** Information follows **

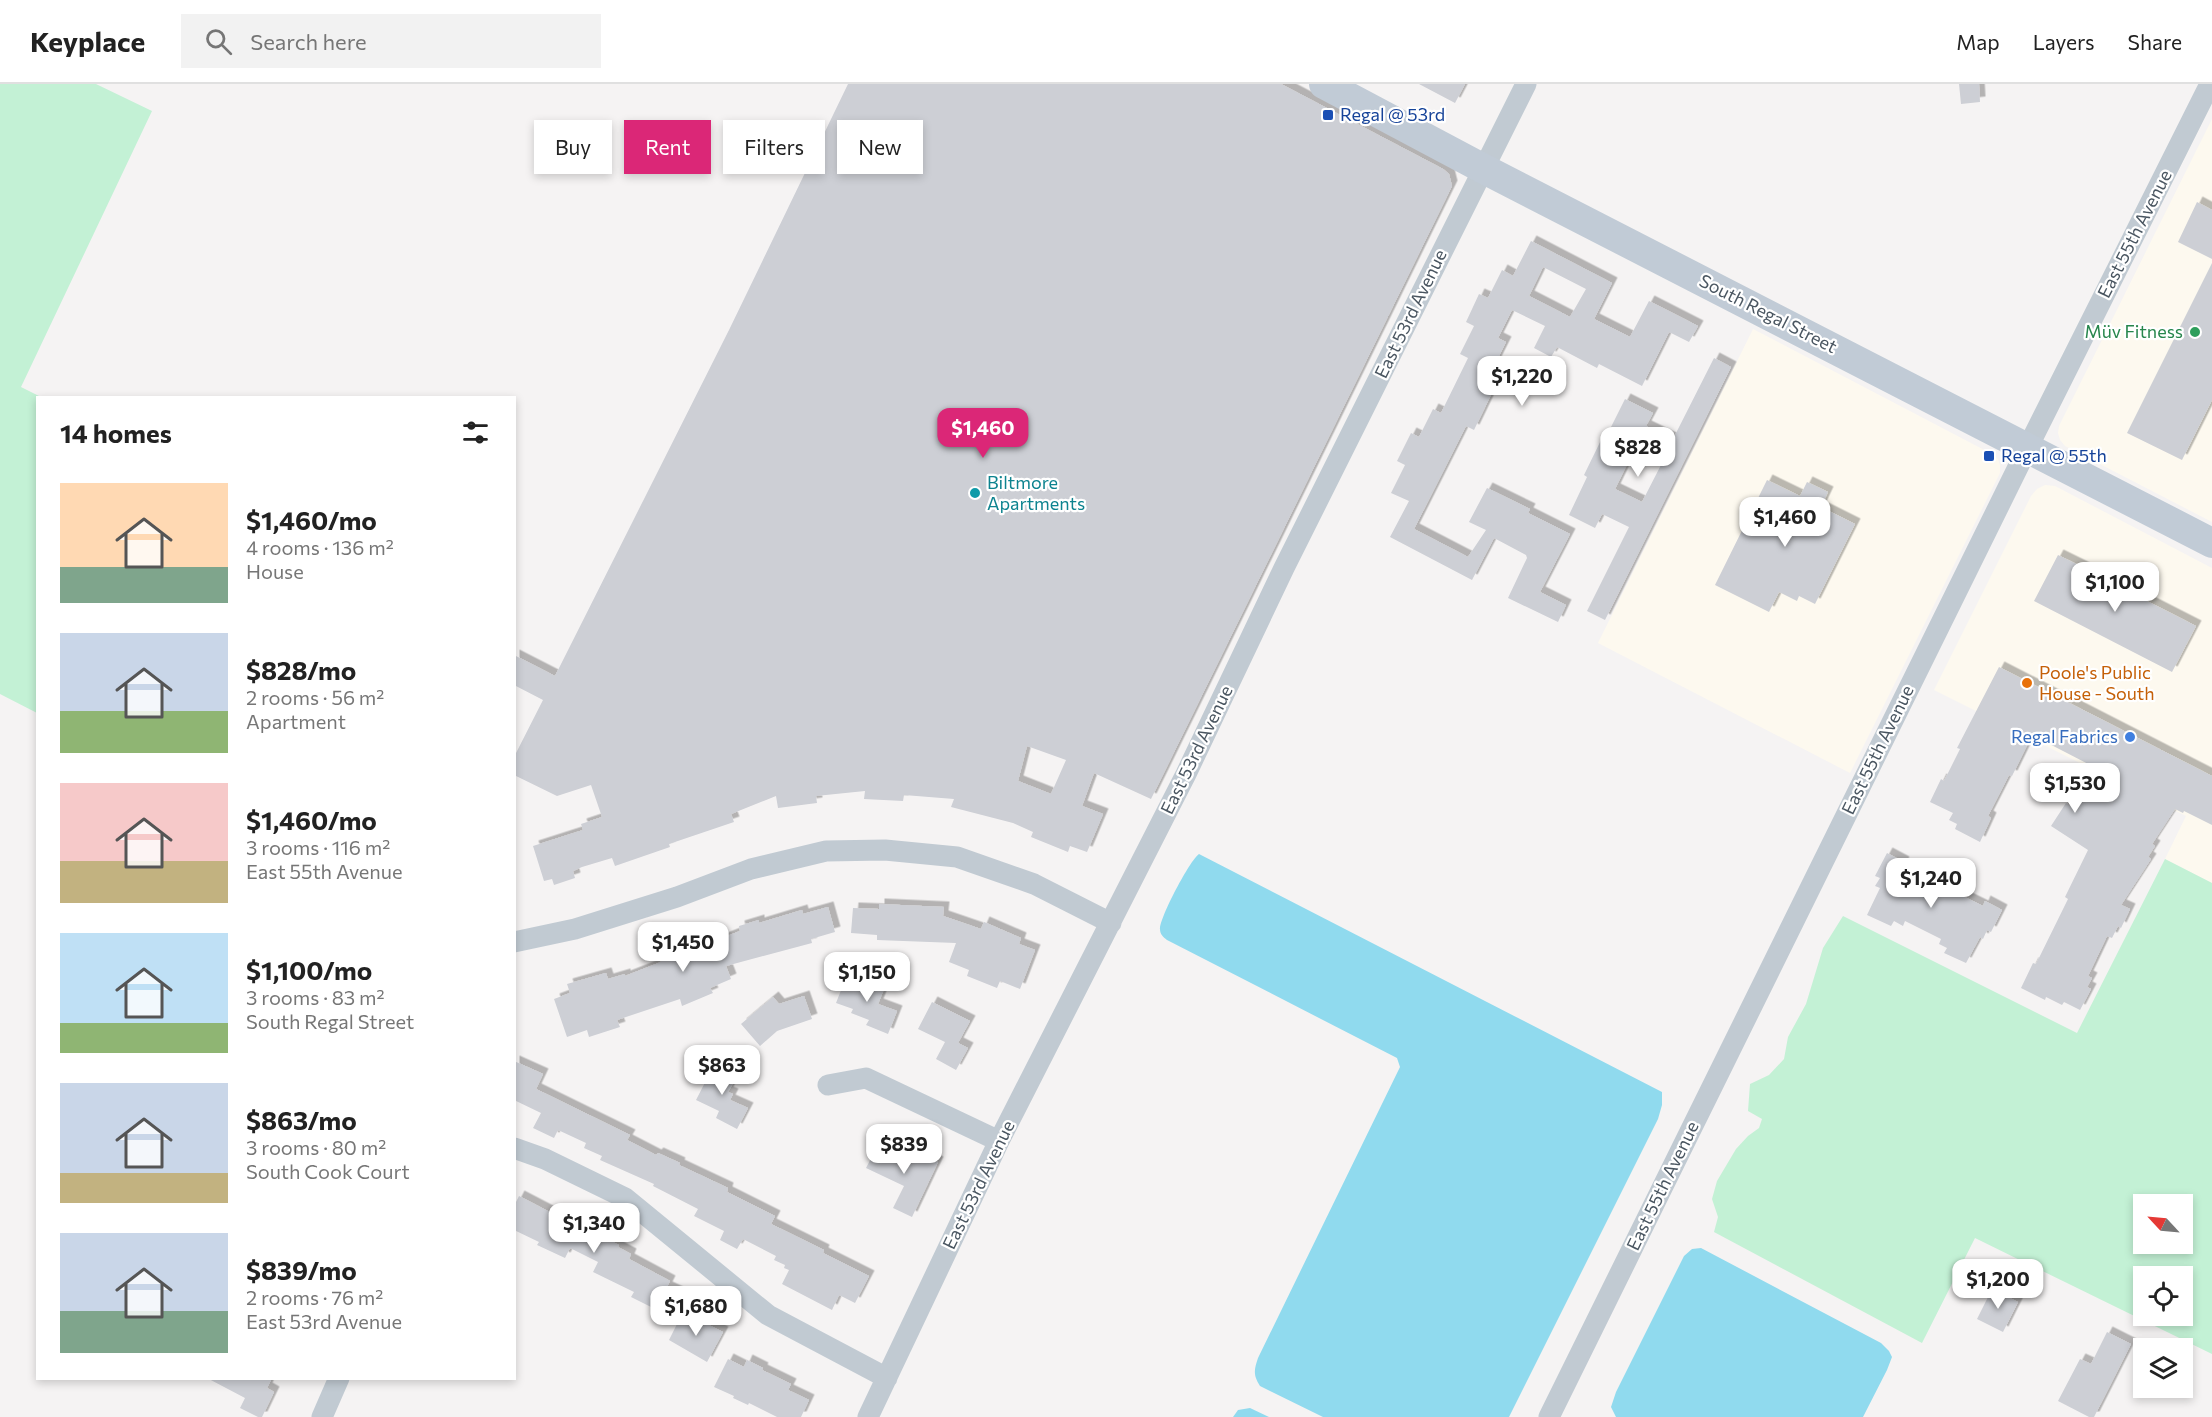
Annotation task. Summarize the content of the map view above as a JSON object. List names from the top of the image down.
{
  "streets": {
    "main road": ["South Regal Street"],
    "street": ["East 55th Avenue", "East 53rd Avenue"]
  },
  "crossings": [
    ["East 55th Avenue", "South Regal Street"],
    ["East 53rd Avenue", "South Regal Street"]
  ],
  "places": {
    "transit": ["Regal @ 53rd", "Regal @ 55th"],
    "other": [
      "Müv Fitness",
      "Biltmore Apartments",
      "Poole's Public House - South",
      "Regal Fabrics"
    ]
  },
  "north": "top left",
  "page": {
    "header": "Keyplace",
    "search": "Search here",
    "nav": ["Map", "Layers", "Share"],
    "chip": [
      "Buy",
      "Rent",
      "Filters",
      "New"
    ],
    "price": [
      "$1,220",
      "$1,460",
      "$828",
      "$1,460",
      "$1,100",
      "$1,530",
      "$1,240",
      "$1,450",
      "$1,150",
      "$863",
      "$839",
      "$1,340",
      "$1,200",
      "$1,680"
    ],
    "heading": "14 homes",
    "list": [
      {
        "name": "$1,460/mo",
        "note": "4 rooms · 136 m² · House"
      },
      {
        "name": "$828/mo",
        "note": "2 rooms · 56 m² · Apartment"
      },
      {
        "name": "$1,460/mo",
        "note": "3 rooms · 116 m² · East 55th Avenue"
      },
      {
        "name": "$1,100/mo",
        "note": "3 rooms · 83 m² · South Regal Street"
      },
      {
        "name": "$863/mo",
        "note": "3 rooms · 80 m² · South Cook Court"
      },
      {
        "name": "$839/mo",
        "note": "2 rooms · 76 m² · East 53rd Avenue"
      }
    ]
  }
}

** End of Information **

Problem statement: Print each line above exactly as it appears, excluding all images.

Your response:
Annotation task. Summarize the content of the map view above as a JSON object. List names from the top of the image down.
{
  "streets": {
    "main road": ["South Regal Street"],
    "street": ["East 55th Avenue", "East 53rd Avenue"]
  },
  "crossings": [
    ["East 55th Avenue", "South Regal Street"],
    ["East 53rd Avenue", "South Regal Street"]
  ],
  "places": {
    "transit": ["Regal @ 53rd", "Regal @ 55th"],
    "other": [
      "Müv Fitness",
      "Biltmore Apartments",
      "Poole's Public House - South",
      "Regal Fabrics"
    ]
  },
  "north": "top left",
  "page": {
    "header": "Keyplace",
    "search": "Search here",
    "nav": ["Map", "Layers", "Share"],
    "chip": [
      "Buy",
      "Rent",
      "Filters",
      "New"
    ],
    "price": [
      "$1,220",
      "$1,460",
      "$828",
      "$1,460",
      "$1,100",
      "$1,530",
      "$1,240",
      "$1,450",
      "$1,150",
      "$863",
      "$839",
      "$1,340",
      "$1,200",
      "$1,680"
    ],
    "heading": "14 homes",
    "list": [
      {
        "name": "$1,460/mo",
        "note": "4 rooms · 136 m² · House"
      },
      {
        "name": "$828/mo",
        "note": "2 rooms · 56 m² · Apartment"
      },
      {
        "name": "$1,460/mo",
        "note": "3 rooms · 116 m² · East 55th Avenue"
      },
      {
        "name": "$1,100/mo",
        "note": "3 rooms · 83 m² · South Regal Street"
      },
      {
        "name": "$863/mo",
        "note": "3 rooms · 80 m² · South Cook Court"
      },
      {
        "name": "$839/mo",
        "note": "2 rooms · 76 m² · East 53rd Avenue"
      }
    ]
  }
}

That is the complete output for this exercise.